═══ The records ═══

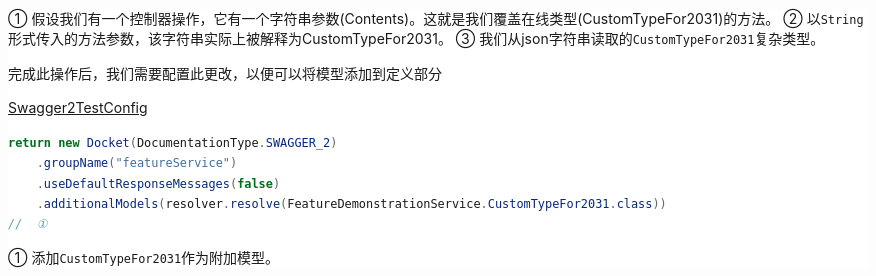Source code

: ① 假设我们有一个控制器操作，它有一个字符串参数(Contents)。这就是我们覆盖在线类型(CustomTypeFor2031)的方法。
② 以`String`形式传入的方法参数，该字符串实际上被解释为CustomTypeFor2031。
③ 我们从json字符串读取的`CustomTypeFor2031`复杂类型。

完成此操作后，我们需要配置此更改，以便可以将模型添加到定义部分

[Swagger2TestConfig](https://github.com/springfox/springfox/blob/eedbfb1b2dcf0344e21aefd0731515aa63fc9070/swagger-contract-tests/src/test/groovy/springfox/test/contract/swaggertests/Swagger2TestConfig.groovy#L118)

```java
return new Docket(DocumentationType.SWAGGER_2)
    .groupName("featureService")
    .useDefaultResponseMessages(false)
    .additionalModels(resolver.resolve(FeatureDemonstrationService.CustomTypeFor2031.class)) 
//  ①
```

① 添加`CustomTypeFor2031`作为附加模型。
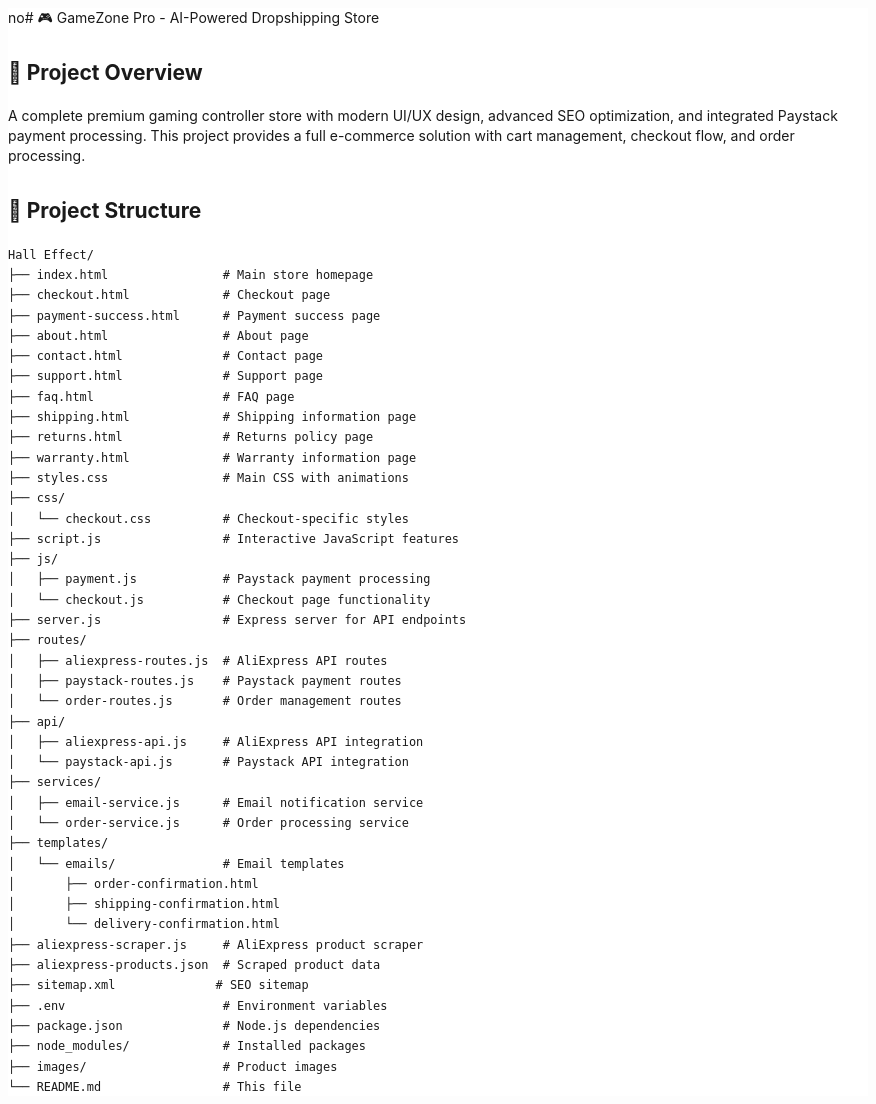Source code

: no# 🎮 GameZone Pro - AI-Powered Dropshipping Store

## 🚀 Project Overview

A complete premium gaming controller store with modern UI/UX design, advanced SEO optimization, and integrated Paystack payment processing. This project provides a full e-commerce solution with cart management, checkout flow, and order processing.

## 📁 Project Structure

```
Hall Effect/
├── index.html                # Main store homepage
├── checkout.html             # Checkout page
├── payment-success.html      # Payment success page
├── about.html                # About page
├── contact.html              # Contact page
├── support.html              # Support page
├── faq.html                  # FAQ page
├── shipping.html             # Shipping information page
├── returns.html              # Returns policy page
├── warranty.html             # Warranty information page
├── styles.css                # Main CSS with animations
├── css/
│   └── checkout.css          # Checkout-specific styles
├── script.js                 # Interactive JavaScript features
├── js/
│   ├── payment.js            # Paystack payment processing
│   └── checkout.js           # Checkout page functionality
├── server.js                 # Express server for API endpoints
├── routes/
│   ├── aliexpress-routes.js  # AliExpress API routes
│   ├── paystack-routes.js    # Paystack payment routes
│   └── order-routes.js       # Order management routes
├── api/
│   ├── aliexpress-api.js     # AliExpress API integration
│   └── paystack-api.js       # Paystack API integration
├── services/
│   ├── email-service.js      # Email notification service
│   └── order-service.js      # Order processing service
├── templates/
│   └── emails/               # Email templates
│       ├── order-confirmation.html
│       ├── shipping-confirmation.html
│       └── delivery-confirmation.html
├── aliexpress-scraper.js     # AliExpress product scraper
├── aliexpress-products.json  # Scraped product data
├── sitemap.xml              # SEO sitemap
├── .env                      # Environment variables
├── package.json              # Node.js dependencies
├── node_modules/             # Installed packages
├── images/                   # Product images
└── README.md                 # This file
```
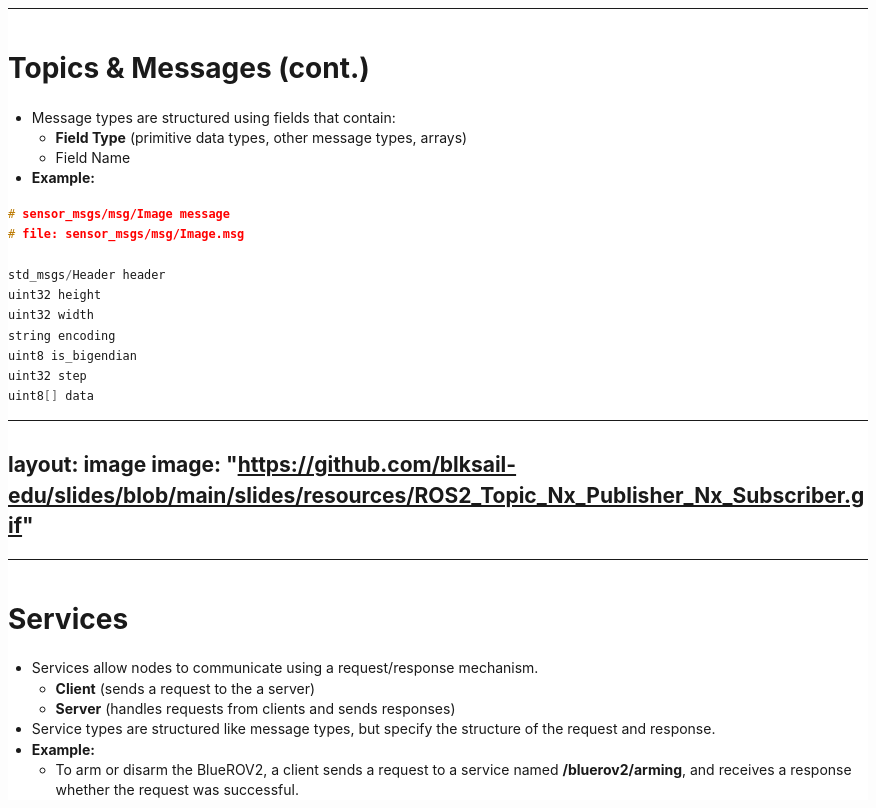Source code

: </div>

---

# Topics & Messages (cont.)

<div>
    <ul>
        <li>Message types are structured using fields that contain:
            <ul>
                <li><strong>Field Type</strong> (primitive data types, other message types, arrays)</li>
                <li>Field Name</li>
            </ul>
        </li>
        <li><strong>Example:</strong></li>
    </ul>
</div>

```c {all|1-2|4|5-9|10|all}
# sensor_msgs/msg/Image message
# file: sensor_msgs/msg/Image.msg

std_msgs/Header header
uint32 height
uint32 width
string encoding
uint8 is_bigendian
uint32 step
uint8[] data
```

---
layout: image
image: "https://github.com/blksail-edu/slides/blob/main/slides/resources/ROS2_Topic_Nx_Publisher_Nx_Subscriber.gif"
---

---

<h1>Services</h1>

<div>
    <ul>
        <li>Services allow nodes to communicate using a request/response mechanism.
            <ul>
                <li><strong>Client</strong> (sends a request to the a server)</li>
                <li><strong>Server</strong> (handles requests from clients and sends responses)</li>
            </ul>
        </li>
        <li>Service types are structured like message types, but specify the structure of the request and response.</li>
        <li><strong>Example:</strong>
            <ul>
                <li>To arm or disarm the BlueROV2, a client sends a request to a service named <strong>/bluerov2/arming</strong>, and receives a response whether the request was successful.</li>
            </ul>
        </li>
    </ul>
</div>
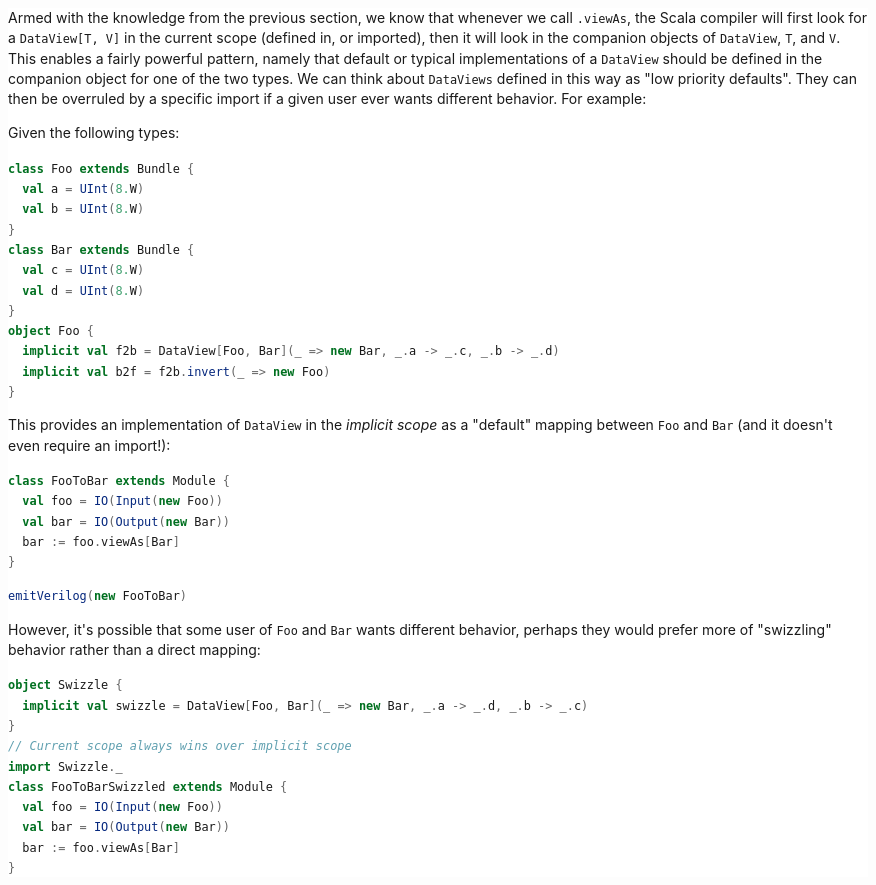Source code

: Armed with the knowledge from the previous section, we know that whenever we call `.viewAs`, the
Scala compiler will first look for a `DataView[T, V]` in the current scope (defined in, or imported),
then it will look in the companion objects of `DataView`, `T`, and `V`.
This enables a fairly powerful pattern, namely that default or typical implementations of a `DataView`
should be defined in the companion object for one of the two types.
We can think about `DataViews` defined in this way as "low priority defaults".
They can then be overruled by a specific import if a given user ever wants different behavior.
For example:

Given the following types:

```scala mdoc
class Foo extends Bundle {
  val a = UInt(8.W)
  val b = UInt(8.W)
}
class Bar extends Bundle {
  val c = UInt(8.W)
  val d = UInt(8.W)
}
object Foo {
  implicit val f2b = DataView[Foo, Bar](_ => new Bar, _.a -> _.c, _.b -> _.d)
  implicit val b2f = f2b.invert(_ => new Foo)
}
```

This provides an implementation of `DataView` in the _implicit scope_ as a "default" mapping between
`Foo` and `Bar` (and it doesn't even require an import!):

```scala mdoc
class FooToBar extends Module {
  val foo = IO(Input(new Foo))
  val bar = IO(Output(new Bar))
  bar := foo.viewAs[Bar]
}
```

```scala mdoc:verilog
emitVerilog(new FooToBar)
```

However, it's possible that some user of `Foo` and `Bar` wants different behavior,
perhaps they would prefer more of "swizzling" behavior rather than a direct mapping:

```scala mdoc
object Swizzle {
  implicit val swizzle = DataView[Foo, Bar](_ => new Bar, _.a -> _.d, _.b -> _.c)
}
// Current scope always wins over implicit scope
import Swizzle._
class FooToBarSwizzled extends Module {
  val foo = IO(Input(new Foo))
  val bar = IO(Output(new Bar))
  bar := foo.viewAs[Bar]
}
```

═══

Retype the records verbatim, but not their images.

Source code

: ① 假设我们有一个控制器操作，它有一个字符串参数(Contents)。这就是我们覆盖在线类型(CustomTypeFor2031)的方法。
② 以`String`形式传入的方法参数，该字符串实际上被解释为CustomTypeFor2031。
③ 我们从json字符串读取的`CustomTypeFor2031`复杂类型。

完成此操作后，我们需要配置此更改，以便可以将模型添加到定义部分

[Swagger2TestConfig](https://github.com/springfox/springfox/blob/eedbfb1b2dcf0344e21aefd0731515aa63fc9070/swagger-contract-tests/src/test/groovy/springfox/test/contract/swaggertests/Swagger2TestConfig.groovy#L118)

```java
return new Docket(DocumentationType.SWAGGER_2)
    .groupName("featureService")
    .useDefaultResponseMessages(false)
    .additionalModels(resolver.resolve(FeatureDemonstrationService.CustomTypeFor2031.class)) 
//  ①
```

① 添加`CustomTypeFor2031`作为附加模型。
Source code

: no# 🎮 GameZone Pro - AI-Powered Dropshipping Store

## 🚀 Project Overview

A complete premium gaming controller store with modern UI/UX design, advanced SEO optimization, and integrated Paystack payment processing. This project provides a full e-commerce solution with cart management, checkout flow, and order processing.

## 📁 Project Structure

```
Hall Effect/
├── index.html                # Main store homepage
├── checkout.html             # Checkout page
├── payment-success.html      # Payment success page
├── about.html                # About page
├── contact.html              # Contact page
├── support.html              # Support page
├── faq.html                  # FAQ page
├── shipping.html             # Shipping information page
├── returns.html              # Returns policy page
├── warranty.html             # Warranty information page
├── styles.css                # Main CSS with animations
├── css/
│   └── checkout.css          # Checkout-specific styles
├── script.js                 # Interactive JavaScript features
├── js/
│   ├── payment.js            # Paystack payment processing
│   └── checkout.js           # Checkout page functionality
├── server.js                 # Express server for API endpoints
├── routes/
│   ├── aliexpress-routes.js  # AliExpress API routes
│   ├── paystack-routes.js    # Paystack payment routes
│   └── order-routes.js       # Order management routes
├── api/
│   ├── aliexpress-api.js     # AliExpress API integration
│   └── paystack-api.js       # Paystack API integration
├── services/
│   ├── email-service.js      # Email notification service
│   └── order-service.js      # Order processing service
├── templates/
│   └── emails/               # Email templates
│       ├── order-confirmation.html
│       ├── shipping-confirmation.html
│       └── delivery-confirmation.html
├── aliexpress-scraper.js     # AliExpress product scraper
├── aliexpress-products.json  # Scraped product data
├── sitemap.xml              # SEO sitemap
├── .env                      # Environment variables
├── package.json              # Node.js dependencies
├── node_modules/             # Installed packages
├── images/                   # Product images
└── README.md                 # This file
```
Source code

: </div>

---

# Topics & Messages (cont.)

<div>
    <ul>
        <li>Message types are structured using fields that contain:
            <ul>
                <li><strong>Field Type</strong> (primitive data types, other message types, arrays)</li>
                <li>Field Name</li>
            </ul>
        </li>
        <li><strong>Example:</strong></li>
    </ul>
</div>

```c {all|1-2|4|5-9|10|all}
# sensor_msgs/msg/Image message
# file: sensor_msgs/msg/Image.msg

std_msgs/Header header
uint32 height
uint32 width
string encoding
uint8 is_bigendian
uint32 step
uint8[] data
```

---
layout: image
image: "https://github.com/blksail-edu/slides/blob/main/slides/resources/ROS2_Topic_Nx_Publisher_Nx_Subscriber.gif"
---

---

<h1>Services</h1>

<div>
    <ul>
        <li>Services allow nodes to communicate using a request/response mechanism.
            <ul>
                <li><strong>Client</strong> (sends a request to the a server)</li>
                <li><strong>Server</strong> (handles requests from clients and sends responses)</li>
            </ul>
        </li>
        <li>Service types are structured like message types, but specify the structure of the request and response.</li>
        <li><strong>Example:</strong>
            <ul>
                <li>To arm or disarm the BlueROV2, a client sends a request to a service named <strong>/bluerov2/arming</strong>, and receives a response whether the request was successful.</li>
            </ul>
        </li>
    </ul>
</div>
Source code

: Armed with the knowledge from the previous section, we know that whenever we call `.viewAs`, the
Scala compiler will first look for a `DataView[T, V]` in the current scope (defined in, or imported),
then it will look in the companion objects of `DataView`, `T`, and `V`.
This enables a fairly powerful pattern, namely that default or typical implementations of a `DataView`
should be defined in the companion object for one of the two types.
We can think about `DataViews` defined in this way as "low priority defaults".
They can then be overruled by a specific import if a given user ever wants different behavior.
For example:

Given the following types:

```scala mdoc
class Foo extends Bundle {
  val a = UInt(8.W)
  val b = UInt(8.W)
}
class Bar extends Bundle {
  val c = UInt(8.W)
  val d = UInt(8.W)
}
object Foo {
  implicit val f2b = DataView[Foo, Bar](_ => new Bar, _.a -> _.c, _.b -> _.d)
  implicit val b2f = f2b.invert(_ => new Foo)
}
```

This provides an implementation of `DataView` in the _implicit scope_ as a "default" mapping between
`Foo` and `Bar` (and it doesn't even require an import!):

```scala mdoc
class FooToBar extends Module {
  val foo = IO(Input(new Foo))
  val bar = IO(Output(new Bar))
  bar := foo.viewAs[Bar]
}
```

```scala mdoc:verilog
emitVerilog(new FooToBar)
```

However, it's possible that some user of `Foo` and `Bar` wants different behavior,
perhaps they would prefer more of "swizzling" behavior rather than a direct mapping:

```scala mdoc
object Swizzle {
  implicit val swizzle = DataView[Foo, Bar](_ => new Bar, _.a -> _.d, _.b -> _.c)
}
// Current scope always wins over implicit scope
import Swizzle._
class FooToBarSwizzled extends Module {
  val foo = IO(Input(new Foo))
  val bar = IO(Output(new Bar))
  bar := foo.viewAs[Bar]
}
```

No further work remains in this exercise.